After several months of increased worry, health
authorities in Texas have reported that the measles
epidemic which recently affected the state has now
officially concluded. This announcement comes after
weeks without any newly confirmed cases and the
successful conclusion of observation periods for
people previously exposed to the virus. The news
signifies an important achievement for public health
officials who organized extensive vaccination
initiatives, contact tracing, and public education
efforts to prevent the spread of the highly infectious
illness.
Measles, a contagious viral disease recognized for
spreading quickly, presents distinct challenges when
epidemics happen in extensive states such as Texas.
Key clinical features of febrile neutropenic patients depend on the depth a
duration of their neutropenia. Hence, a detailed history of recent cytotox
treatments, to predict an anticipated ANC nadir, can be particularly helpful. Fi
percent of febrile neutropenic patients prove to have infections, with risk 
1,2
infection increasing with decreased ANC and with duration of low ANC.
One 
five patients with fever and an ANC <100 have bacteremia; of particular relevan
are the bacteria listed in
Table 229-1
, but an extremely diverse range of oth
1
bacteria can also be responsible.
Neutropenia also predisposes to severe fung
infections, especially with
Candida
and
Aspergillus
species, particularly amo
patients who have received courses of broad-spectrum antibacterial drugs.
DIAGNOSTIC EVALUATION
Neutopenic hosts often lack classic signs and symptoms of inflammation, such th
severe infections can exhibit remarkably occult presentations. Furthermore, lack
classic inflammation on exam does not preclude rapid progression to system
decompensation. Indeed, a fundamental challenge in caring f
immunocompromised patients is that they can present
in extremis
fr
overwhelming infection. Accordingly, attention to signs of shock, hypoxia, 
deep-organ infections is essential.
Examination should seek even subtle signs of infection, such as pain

==========

EXERCISE PROMPT:
Within the records above, the line carrying "Aspergillus" starts the range and the last line ends it. Set down that range exactly.

WRITTEN SOLUTION:
Aspergillus
species, particularly amo
patients who have received courses of broad-spectrum antibacterial drugs.
DIAGNOSTIC EVALUATION
Neutopenic hosts often lack classic signs and symptoms of inflammation, such th
severe infections can exhibit remarkably occult presentations. Furthermore, lack
classic inflammation on exam does not preclude rapid progression to system
decompensation. Indeed, a fundamental challenge in caring f
immunocompromised patients is that they can present
in extremis
fr
overwhelming infection. Accordingly, attention to signs of shock, hypoxia, 
deep-organ infections is essential.
Examination should seek even subtle signs of infection, such as pain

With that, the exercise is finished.